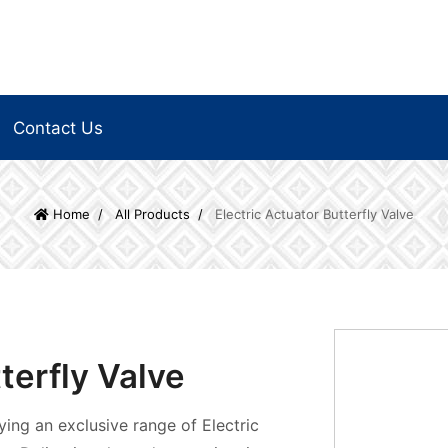
Contact Us
Home
All Products
Electric Actuator Butterfly Valve
terfly Valve
ying an exclusive range of Electric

What is needed | Which of the lines in the data hold the string "Valve"? Report each of them by copying it.

Written answer |
Electric Actuator Butterfly Valve
terfly Valve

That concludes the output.